= Music of Manipur =

Manipur is a region of North-East India. Some varieties of folk music from the area include the rural love songs Khullang Eshei, the rhythmic Lai Haraoba eshei, which contain lyrics with veiled references to erotic mysticism and pena eshei, which is accompanied by a pena, an instrument made from a bamboo rod and the shell of a gourd or coconut. The pena is an ancient instrument that is a sort of national symbol for Manipuris.

Nat (a shortened form of Meitei Nat Sankirtan) is a classical form of music of Manipur. It is a product of the Sanskritisation of traditional Meitei culture with Hindu culture by the Brahmanas, having 6 ragas and 36 raginis.

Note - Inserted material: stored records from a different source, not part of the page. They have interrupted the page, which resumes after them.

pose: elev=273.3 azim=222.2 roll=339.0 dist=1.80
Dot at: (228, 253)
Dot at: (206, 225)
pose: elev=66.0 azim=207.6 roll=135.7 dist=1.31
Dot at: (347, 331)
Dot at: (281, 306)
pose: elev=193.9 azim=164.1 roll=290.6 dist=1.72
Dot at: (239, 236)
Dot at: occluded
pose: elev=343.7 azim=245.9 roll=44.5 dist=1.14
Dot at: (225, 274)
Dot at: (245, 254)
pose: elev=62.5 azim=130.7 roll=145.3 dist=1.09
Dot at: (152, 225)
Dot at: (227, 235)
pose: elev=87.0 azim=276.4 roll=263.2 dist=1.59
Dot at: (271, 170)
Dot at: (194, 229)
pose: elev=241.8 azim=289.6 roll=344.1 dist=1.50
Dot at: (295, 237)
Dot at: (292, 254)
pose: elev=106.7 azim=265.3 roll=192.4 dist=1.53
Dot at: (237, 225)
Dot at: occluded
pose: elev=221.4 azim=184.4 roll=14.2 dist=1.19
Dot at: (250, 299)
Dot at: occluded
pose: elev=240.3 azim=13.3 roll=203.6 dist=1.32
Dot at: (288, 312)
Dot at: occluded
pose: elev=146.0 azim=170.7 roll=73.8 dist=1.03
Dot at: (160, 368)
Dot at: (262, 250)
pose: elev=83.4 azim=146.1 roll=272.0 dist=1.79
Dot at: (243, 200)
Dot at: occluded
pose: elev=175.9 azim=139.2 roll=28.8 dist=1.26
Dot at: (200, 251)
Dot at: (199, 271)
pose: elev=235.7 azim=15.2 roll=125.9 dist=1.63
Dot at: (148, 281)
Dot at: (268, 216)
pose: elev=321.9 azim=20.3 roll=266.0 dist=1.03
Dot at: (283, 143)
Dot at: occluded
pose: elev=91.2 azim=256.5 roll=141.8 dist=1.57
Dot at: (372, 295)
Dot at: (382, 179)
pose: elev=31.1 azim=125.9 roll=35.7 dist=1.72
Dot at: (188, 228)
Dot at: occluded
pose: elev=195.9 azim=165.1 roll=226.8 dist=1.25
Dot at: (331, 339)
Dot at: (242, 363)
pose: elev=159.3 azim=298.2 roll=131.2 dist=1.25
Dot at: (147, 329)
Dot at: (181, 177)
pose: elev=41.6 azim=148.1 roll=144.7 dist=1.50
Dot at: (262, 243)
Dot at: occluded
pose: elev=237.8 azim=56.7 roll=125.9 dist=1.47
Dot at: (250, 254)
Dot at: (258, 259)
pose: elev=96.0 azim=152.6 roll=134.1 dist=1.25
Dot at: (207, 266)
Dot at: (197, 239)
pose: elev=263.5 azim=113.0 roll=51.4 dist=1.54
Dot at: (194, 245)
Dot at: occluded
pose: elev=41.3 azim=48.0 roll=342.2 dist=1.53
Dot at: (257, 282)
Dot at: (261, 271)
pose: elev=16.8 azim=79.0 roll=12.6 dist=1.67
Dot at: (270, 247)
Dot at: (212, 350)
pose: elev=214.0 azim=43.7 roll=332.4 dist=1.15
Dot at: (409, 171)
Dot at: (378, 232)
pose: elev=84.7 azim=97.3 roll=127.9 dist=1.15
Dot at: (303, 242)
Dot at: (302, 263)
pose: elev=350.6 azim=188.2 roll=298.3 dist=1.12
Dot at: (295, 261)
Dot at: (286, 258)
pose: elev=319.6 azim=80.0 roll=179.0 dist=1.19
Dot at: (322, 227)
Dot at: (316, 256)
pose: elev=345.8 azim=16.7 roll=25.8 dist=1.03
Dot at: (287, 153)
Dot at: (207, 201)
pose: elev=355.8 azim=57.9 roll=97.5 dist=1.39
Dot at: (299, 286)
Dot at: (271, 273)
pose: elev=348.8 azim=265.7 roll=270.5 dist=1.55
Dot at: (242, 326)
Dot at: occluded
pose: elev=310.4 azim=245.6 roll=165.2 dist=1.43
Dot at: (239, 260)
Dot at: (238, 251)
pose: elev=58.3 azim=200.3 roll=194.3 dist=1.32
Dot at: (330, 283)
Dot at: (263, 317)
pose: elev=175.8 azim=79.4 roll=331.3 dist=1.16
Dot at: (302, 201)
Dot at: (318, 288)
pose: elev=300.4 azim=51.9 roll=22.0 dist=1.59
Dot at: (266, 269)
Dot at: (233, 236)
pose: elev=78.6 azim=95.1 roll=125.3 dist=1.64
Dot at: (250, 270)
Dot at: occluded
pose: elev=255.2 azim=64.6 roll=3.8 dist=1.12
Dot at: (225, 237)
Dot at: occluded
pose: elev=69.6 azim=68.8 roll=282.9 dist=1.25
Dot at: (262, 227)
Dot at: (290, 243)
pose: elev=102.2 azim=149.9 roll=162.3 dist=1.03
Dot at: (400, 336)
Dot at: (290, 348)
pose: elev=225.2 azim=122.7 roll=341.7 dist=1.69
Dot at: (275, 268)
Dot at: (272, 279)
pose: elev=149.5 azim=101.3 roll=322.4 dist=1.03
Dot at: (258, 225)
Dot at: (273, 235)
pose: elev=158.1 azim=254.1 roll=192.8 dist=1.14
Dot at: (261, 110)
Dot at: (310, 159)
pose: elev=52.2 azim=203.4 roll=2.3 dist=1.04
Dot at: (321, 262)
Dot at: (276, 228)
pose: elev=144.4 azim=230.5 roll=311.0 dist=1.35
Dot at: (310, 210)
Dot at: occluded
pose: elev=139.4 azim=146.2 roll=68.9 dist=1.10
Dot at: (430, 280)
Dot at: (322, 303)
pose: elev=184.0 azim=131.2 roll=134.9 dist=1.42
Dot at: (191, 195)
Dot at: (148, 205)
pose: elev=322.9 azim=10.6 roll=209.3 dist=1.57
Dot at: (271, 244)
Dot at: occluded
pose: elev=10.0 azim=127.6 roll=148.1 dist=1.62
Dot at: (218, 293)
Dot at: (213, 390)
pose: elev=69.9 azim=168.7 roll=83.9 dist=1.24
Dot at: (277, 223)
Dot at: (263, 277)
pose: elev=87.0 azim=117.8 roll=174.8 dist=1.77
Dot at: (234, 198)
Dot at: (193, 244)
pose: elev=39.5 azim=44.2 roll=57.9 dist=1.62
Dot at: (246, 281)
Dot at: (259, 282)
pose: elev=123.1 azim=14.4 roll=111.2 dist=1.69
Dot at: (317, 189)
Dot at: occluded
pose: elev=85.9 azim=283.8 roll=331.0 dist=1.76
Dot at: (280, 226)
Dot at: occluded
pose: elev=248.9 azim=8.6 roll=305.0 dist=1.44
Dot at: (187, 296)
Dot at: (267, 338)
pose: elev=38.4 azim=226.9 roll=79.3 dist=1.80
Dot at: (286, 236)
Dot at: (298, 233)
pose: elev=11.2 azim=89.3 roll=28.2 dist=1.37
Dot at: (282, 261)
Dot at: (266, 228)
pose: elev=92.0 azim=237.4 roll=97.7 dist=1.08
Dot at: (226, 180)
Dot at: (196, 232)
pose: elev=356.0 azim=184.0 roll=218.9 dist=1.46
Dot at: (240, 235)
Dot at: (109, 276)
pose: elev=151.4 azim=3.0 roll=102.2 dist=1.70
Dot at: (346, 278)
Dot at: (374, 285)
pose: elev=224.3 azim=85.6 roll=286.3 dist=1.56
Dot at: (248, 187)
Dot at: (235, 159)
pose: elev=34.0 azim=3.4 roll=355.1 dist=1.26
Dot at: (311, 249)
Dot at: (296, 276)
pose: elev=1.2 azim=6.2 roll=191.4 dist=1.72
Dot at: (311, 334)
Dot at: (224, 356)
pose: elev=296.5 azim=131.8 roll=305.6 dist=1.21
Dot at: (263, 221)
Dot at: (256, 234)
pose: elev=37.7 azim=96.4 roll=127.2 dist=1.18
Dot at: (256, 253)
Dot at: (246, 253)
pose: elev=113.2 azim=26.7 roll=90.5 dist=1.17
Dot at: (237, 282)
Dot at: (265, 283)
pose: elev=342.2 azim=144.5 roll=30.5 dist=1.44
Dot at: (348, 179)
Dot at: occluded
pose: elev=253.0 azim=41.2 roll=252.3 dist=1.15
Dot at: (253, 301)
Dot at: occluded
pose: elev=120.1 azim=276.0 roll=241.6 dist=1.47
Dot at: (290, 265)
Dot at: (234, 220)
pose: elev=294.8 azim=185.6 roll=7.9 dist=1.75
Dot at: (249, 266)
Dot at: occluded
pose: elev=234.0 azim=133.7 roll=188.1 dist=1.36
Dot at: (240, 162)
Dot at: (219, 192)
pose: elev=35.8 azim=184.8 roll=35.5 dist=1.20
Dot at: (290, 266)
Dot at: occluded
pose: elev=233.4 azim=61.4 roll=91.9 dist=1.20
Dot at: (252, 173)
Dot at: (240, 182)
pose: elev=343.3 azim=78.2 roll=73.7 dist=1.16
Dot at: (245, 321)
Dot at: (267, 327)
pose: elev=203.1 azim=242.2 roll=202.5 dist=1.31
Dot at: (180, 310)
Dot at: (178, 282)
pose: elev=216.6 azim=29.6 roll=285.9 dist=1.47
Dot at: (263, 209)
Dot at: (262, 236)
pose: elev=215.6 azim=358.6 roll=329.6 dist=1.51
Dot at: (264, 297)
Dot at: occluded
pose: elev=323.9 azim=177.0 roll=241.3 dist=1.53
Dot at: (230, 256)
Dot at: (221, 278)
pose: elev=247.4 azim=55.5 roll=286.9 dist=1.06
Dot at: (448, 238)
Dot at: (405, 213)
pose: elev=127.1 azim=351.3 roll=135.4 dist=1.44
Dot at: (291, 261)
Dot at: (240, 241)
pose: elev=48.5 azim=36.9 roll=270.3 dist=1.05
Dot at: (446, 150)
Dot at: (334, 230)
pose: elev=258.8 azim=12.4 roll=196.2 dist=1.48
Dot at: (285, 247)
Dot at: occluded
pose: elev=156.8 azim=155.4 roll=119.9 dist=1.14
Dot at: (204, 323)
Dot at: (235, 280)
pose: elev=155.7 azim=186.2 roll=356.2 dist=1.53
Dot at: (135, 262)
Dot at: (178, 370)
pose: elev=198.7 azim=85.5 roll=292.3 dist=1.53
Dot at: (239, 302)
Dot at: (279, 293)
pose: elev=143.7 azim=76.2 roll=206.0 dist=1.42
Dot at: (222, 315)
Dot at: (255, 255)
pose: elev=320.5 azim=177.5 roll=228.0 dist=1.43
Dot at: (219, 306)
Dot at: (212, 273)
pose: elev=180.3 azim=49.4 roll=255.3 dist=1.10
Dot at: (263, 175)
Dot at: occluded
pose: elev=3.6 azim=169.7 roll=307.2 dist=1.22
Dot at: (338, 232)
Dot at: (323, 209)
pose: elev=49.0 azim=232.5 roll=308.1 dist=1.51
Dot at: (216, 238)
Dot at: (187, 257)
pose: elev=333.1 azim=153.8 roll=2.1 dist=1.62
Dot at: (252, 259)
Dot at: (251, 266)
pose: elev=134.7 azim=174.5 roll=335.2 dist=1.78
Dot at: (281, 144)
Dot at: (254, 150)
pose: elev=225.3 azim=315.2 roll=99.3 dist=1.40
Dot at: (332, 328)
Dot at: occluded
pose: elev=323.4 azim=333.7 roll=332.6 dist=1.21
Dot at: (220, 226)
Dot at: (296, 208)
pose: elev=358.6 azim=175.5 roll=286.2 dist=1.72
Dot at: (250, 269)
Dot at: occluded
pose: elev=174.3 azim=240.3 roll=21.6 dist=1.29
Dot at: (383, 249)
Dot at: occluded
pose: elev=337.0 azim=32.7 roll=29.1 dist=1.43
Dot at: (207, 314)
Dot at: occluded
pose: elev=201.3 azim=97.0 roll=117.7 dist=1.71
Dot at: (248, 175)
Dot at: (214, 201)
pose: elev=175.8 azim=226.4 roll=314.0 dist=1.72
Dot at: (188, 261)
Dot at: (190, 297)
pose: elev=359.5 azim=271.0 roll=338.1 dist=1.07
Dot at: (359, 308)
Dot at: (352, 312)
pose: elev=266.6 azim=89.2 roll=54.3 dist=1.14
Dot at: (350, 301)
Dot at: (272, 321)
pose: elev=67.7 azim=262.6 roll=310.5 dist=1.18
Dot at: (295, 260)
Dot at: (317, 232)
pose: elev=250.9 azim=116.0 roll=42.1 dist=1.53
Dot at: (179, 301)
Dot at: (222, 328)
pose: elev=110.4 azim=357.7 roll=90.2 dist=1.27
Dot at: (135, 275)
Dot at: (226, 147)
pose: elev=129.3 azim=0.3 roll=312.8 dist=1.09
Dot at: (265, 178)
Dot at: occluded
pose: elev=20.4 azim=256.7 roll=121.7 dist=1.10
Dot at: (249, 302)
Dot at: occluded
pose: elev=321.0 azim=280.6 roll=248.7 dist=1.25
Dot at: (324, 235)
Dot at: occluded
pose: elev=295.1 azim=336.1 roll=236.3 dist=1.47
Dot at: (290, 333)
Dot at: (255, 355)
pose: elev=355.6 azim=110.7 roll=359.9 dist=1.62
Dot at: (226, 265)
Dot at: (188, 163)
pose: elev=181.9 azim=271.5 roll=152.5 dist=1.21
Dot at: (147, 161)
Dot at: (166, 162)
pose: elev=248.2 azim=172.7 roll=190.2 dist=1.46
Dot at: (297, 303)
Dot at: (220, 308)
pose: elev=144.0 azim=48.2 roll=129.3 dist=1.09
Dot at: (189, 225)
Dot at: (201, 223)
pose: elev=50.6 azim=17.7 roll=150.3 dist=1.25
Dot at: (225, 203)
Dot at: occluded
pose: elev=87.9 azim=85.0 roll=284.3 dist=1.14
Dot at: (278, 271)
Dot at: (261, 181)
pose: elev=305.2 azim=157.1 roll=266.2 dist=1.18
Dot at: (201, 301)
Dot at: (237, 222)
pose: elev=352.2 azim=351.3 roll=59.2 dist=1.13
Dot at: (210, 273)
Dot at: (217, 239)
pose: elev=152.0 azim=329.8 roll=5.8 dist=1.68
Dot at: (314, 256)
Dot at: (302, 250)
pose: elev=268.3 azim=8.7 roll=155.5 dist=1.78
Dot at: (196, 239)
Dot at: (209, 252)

Classical Nat music is performed at various special occasions, the women's devotional nupi pala songs, Gaur Padas, sung in praise of Chaitanya Mahaprabhu and dhob, sung accompanied by the jhal, a large cymbal. Manohar Sai is another important class of songs, devoted to a 19th-century man of the same name. Khubakeshei is a kind of song accompanied entirely by clapping.

Contrasting to the other forms of Indian classical music, which are performed by sitting, in the Meitei Nata-Sankirtana, artists perform musical instruments as well as sing songs, simultaneously performing the delicate movements of the body and hands, based on the form of Khuthek Anoi (language of hand movements), aligning to different footsteps, based on the Khongthang Anoi (language of footsteps).